All spring I was awash in the milky bliss of new motherhood, and now July is here, and I wake up rubbing my eyes, confused by how time is seemingly linear again. In those blooming months, I was twelve and a hundred, and my daughters had never been born and were already old. Red bandannas were tied to fig trees; rooms opened to other rooms; tender buttons slipped into even tenderer buttonholes.
This is to say: this morning I’m not quite sure how to be in this world.
A few years back, I opened a magazine and saw that there was a story called “How to be a Person.” I was giddy with the thought of it.

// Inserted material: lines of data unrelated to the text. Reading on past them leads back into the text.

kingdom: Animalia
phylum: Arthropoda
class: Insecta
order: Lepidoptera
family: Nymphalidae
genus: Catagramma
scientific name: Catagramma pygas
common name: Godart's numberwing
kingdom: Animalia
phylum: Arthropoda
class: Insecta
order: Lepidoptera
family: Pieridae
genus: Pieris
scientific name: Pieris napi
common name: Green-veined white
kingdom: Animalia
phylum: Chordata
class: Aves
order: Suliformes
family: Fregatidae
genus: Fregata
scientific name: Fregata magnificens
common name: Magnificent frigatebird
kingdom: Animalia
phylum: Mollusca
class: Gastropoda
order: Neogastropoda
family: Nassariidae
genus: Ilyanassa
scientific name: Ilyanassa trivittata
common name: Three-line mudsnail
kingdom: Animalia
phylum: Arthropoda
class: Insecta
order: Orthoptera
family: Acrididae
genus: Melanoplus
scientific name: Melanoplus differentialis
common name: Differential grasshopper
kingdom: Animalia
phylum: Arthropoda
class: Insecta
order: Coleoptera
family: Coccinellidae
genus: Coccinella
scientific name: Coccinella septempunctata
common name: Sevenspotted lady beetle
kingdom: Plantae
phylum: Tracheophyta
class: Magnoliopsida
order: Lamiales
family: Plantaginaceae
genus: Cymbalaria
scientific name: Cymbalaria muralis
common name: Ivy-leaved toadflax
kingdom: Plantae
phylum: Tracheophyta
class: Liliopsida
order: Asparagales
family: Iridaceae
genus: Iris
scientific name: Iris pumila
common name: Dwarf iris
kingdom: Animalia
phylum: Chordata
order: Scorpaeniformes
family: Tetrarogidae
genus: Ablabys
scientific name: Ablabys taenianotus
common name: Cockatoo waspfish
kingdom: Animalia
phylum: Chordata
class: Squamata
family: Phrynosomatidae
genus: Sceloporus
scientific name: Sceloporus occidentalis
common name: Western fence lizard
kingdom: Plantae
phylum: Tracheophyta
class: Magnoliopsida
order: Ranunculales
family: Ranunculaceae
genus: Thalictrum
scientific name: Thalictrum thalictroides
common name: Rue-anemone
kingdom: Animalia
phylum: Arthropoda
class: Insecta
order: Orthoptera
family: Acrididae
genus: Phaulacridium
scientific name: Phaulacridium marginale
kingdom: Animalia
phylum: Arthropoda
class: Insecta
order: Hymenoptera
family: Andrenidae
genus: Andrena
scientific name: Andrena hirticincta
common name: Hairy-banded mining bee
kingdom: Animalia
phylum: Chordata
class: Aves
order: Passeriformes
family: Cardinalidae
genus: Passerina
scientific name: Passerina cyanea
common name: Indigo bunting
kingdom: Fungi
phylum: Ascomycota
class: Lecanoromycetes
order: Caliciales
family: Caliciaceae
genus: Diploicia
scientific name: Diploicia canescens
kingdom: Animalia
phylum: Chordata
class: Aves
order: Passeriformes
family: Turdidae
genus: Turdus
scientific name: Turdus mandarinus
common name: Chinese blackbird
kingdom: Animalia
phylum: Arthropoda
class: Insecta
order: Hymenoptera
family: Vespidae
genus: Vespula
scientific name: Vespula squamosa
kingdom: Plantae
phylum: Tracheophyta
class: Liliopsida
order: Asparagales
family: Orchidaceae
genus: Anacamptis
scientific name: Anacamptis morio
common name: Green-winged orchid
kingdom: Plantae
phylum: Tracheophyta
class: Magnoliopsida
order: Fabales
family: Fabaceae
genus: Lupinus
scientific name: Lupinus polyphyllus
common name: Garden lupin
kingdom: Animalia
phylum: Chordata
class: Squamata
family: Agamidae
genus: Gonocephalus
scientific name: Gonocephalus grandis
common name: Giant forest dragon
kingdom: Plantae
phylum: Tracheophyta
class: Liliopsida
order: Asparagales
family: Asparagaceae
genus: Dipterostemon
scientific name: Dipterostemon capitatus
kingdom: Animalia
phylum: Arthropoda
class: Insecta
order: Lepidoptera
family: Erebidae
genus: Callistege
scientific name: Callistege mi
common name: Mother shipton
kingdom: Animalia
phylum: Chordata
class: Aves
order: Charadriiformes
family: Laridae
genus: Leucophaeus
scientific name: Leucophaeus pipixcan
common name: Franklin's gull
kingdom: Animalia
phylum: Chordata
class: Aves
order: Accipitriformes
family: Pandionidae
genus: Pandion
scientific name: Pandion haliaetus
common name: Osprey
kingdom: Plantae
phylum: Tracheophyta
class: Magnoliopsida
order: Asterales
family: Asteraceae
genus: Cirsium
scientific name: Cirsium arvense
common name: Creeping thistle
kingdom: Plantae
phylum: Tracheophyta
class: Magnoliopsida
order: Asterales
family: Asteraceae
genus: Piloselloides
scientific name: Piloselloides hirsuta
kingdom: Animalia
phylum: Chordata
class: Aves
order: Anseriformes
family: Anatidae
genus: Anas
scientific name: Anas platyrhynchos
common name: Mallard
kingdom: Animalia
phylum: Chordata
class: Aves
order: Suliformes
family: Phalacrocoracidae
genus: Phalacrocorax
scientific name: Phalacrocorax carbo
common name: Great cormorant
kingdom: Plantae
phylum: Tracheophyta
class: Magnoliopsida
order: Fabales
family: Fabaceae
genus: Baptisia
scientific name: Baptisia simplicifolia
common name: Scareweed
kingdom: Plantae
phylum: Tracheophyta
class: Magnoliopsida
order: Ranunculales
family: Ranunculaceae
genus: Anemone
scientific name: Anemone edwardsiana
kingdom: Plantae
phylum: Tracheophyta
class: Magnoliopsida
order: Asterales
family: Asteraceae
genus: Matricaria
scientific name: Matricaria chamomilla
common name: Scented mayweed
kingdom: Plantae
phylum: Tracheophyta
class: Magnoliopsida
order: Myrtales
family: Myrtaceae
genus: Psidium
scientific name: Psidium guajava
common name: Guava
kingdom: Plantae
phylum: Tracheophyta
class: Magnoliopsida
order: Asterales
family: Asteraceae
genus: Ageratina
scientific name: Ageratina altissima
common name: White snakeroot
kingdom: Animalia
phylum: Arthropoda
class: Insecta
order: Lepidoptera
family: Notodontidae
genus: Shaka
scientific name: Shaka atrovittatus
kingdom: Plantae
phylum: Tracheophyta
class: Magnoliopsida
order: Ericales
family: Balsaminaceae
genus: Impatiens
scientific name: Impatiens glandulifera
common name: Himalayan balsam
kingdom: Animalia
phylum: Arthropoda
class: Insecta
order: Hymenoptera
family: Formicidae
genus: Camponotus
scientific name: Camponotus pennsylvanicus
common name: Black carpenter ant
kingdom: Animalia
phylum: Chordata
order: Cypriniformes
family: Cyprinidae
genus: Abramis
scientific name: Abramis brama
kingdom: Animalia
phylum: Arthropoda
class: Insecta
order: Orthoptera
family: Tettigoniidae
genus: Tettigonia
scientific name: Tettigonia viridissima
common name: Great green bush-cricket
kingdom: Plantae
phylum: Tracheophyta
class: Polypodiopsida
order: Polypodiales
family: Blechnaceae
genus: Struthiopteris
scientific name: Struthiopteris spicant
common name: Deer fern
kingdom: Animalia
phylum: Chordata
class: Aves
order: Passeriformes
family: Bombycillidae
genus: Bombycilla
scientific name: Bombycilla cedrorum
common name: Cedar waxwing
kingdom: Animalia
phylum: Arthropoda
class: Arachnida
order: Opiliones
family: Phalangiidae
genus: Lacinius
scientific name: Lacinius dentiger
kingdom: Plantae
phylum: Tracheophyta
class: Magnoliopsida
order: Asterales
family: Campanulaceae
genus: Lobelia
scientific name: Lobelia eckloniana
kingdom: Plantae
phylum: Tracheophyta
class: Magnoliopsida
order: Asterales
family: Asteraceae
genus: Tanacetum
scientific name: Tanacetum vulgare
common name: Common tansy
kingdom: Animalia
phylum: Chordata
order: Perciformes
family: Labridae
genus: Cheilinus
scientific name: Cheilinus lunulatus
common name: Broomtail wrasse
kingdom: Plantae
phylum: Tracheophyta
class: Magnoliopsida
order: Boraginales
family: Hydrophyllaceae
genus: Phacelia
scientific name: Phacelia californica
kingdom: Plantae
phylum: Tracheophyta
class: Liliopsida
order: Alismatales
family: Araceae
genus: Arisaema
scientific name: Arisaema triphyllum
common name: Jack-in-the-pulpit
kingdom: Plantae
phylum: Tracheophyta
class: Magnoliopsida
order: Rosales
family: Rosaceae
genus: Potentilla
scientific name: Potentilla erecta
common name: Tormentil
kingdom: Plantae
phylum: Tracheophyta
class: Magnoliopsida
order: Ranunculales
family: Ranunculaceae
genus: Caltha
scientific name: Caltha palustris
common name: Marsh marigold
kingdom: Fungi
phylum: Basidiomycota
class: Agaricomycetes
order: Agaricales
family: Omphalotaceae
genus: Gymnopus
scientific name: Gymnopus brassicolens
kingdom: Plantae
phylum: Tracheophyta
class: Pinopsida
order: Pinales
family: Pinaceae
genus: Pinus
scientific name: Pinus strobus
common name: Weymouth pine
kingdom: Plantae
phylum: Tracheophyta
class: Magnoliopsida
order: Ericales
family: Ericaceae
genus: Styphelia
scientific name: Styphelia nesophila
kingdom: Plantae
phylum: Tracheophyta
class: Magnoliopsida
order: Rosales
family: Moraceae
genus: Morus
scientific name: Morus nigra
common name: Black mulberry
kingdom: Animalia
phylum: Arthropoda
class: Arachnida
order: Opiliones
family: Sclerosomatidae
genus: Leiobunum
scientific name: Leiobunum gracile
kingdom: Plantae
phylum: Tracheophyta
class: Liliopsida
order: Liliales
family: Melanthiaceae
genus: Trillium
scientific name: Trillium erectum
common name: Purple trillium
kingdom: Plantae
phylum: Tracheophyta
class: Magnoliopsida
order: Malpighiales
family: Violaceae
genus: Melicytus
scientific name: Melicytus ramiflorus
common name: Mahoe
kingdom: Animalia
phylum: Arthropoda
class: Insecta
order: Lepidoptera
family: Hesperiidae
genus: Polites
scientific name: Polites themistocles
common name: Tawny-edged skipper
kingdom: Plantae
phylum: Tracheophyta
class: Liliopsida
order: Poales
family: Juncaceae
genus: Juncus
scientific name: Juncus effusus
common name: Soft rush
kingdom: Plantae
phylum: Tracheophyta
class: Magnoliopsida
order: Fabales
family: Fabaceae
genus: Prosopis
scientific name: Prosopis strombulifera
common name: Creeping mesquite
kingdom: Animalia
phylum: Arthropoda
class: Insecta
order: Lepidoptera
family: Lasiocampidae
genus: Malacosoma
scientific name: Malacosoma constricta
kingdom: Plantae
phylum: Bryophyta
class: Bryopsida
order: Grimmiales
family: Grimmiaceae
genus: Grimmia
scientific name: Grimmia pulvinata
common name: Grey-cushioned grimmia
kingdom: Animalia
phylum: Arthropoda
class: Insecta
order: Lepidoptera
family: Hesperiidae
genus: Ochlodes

I flipped to the page and started poring over it until realizing, with great disappointment, that it was not, in fact, a pamphlet for being; it was fiction.
Last Thursday, after K missed her train because she couldn’t find the stairs to get her to the other side of the track, we drove towards the ocean because the girls had fallen asleep in the backseat. On the way to the ocean, driving around the bend, we hit a deer. She was fine, I think, jumped the fence and ran off, but in the heart-tripping seconds after hitting her, I remembered what I first thought was a dream and then thought was a story but finally remembered was neither. It was something that had really happened. In high school, riding in Brooke’s car, there was a dog in the road. It was getting dark. We didn’t stop. Do you remember that short story about dogs? I asked K. About having to incinerate them? She remembered, of course, but it was a novel, she said, a novel about more than just dogs. I need to start writing again, I told her, and she nodded and looked into the rear view mirror.
Before the air even started smelling like the sea, Ella woke, and I knew she was hungry, so I turned the car around, away from the ocean, and we drove back to the yellow house where I nursed E until she fell asleep again, her eyes fluttering with her very own dreams.